Items listed in a dataset:
━━━━
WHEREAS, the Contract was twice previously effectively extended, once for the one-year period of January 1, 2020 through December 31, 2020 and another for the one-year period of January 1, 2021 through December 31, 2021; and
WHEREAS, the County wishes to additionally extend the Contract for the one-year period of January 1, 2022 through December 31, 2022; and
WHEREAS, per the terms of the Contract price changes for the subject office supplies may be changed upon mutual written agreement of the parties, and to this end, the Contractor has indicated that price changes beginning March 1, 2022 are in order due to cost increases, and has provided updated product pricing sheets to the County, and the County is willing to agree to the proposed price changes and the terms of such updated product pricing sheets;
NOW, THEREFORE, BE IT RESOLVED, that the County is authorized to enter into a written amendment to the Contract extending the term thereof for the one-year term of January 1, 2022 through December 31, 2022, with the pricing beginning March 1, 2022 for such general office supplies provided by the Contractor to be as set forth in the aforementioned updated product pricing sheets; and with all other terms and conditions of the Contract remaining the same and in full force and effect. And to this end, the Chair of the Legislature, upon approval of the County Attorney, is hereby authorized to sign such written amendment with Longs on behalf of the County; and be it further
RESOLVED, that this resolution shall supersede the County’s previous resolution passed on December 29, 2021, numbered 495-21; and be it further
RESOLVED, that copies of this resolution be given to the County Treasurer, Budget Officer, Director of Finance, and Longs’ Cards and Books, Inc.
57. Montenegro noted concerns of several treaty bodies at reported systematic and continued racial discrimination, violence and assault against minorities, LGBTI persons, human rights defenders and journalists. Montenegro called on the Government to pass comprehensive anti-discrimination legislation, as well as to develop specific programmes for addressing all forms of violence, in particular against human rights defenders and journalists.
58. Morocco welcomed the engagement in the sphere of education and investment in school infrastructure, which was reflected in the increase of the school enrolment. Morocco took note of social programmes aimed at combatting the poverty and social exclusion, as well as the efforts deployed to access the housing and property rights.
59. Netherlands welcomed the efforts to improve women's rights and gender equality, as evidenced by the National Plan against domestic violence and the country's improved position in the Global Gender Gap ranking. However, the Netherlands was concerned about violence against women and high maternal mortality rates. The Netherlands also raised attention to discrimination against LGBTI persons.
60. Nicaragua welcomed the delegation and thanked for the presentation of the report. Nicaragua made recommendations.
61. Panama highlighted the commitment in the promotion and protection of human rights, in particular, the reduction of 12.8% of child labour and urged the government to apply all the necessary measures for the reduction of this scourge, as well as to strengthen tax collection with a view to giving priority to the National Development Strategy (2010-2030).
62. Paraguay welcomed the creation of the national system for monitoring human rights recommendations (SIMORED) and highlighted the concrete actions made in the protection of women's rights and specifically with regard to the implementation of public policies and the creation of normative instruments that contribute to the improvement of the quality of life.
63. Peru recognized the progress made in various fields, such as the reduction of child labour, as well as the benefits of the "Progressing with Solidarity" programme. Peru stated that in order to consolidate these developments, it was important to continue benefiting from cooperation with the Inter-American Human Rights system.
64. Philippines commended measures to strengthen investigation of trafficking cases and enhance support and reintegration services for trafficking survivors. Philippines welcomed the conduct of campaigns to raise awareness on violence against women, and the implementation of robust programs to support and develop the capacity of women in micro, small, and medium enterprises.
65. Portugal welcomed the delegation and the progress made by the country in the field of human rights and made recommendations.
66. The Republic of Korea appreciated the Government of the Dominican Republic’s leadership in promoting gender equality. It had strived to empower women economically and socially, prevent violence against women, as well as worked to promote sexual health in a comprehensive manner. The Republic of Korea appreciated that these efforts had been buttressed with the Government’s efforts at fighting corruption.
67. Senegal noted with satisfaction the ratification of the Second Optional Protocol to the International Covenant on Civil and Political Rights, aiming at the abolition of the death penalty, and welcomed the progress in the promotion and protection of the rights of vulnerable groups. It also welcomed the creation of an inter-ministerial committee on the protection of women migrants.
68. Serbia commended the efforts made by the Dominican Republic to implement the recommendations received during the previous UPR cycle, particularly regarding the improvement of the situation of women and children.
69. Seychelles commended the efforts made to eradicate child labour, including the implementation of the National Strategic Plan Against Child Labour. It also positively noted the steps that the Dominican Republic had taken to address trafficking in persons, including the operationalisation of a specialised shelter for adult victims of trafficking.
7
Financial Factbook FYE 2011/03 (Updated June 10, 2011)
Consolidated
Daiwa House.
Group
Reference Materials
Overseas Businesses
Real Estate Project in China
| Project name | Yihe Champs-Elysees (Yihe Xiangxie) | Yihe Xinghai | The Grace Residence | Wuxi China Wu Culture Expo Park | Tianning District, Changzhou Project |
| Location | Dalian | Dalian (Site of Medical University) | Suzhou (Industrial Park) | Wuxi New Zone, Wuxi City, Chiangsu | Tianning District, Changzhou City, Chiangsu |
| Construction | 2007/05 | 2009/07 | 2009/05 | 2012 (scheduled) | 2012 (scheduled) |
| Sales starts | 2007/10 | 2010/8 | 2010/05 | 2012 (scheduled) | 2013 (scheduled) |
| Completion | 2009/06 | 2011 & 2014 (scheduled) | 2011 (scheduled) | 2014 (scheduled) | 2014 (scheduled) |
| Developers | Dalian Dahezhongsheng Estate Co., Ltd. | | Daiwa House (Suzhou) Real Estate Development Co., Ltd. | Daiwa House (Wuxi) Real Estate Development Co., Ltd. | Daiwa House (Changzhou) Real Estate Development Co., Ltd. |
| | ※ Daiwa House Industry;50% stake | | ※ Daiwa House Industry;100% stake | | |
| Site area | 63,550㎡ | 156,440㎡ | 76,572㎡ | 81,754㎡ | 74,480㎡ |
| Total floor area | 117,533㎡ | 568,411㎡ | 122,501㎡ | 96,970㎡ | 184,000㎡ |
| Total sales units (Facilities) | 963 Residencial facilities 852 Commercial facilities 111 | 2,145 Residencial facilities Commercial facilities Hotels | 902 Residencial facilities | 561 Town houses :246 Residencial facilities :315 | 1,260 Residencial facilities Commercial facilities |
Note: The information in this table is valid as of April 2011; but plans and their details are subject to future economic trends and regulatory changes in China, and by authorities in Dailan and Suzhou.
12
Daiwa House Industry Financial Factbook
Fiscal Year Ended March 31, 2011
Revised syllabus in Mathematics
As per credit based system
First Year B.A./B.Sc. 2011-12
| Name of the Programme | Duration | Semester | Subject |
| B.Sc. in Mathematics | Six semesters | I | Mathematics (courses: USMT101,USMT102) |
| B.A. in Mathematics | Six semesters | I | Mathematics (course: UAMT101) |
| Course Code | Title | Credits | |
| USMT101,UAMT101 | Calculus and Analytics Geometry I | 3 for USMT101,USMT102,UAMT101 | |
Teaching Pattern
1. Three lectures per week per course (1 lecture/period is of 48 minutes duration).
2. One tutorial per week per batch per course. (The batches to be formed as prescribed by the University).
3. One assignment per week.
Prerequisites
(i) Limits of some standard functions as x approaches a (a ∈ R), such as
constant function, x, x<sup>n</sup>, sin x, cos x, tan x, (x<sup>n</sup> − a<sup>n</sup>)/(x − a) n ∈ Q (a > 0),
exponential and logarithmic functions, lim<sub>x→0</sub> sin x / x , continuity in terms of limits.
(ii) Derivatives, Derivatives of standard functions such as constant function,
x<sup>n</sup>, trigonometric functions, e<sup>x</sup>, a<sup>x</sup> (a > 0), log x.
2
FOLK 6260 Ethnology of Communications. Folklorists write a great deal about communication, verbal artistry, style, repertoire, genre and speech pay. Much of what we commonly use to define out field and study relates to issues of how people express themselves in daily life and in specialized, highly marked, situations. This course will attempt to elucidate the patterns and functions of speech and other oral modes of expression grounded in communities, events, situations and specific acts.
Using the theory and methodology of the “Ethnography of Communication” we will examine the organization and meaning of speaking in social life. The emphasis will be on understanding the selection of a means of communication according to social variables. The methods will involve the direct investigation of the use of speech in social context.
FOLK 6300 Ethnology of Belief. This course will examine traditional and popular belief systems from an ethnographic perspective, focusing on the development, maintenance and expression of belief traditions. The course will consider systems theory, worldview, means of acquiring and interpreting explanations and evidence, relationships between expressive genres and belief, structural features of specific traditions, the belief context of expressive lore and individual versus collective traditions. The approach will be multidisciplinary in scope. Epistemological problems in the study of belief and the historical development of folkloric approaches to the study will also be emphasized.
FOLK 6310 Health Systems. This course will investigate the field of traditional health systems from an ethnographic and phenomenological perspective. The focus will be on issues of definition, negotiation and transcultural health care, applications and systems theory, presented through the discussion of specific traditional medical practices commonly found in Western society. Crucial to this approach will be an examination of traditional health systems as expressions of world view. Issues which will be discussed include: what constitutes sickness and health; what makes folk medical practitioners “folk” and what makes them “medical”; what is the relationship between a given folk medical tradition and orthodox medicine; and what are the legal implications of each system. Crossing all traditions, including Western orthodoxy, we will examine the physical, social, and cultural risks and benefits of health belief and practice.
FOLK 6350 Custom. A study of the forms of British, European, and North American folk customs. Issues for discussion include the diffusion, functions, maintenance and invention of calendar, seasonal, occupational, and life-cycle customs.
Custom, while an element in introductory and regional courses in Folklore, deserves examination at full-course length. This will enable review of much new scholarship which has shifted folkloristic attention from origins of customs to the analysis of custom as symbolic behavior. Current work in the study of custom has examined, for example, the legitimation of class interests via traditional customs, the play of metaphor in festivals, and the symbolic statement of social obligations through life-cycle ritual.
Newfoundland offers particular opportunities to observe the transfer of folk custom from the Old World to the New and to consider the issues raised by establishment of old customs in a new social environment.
━━━━
§ Exercise aim:
Of all the entries above, retype exactly the lines from the line with "(scheduled) | 2014 (scheduled) |" to the line with "Teaching Pattern", both included, and no others.

§ Reply to the task:
| Completion | 2009/06 | 2011 & 2014 (scheduled) | 2011 (scheduled) | 2014 (scheduled) | 2014 (scheduled) |
| Developers | Dalian Dahezhongsheng Estate Co., Ltd. | | Daiwa House (Suzhou) Real Estate Development Co., Ltd. | Daiwa House (Wuxi) Real Estate Development Co., Ltd. | Daiwa House (Changzhou) Real Estate Development Co., Ltd. |
| | ※ Daiwa House Industry;50% stake | | ※ Daiwa House Industry;100% stake | | |
| Site area | 63,550㎡ | 156,440㎡ | 76,572㎡ | 81,754㎡ | 74,480㎡ |
| Total floor area | 117,533㎡ | 568,411㎡ | 122,501㎡ | 96,970㎡ | 184,000㎡ |
| Total sales units (Facilities) | 963 Residencial facilities 852 Commercial facilities 111 | 2,145 Residencial facilities Commercial facilities Hotels | 902 Residencial facilities | 561 Town houses :246 Residencial facilities :315 | 1,260 Residencial facilities Commercial facilities |
Note: The information in this table is valid as of April 2011; but plans and their details are subject to future economic trends and regulatory changes in China, and by authorities in Dailan and Suzhou.
12
Daiwa House Industry Financial Factbook
Fiscal Year Ended March 31, 2011
Revised syllabus in Mathematics
As per credit based system
First Year B.A./B.Sc. 2011-12
| Name of the Programme | Duration | Semester | Subject |
| B.Sc. in Mathematics | Six semesters | I | Mathematics (courses: USMT101,USMT102) |
| B.A. in Mathematics | Six semesters | I | Mathematics (course: UAMT101) |
| Course Code | Title | Credits | |
| USMT101,UAMT101 | Calculus and Analytics Geometry I | 3 for USMT101,USMT102,UAMT101 | |
Teaching Pattern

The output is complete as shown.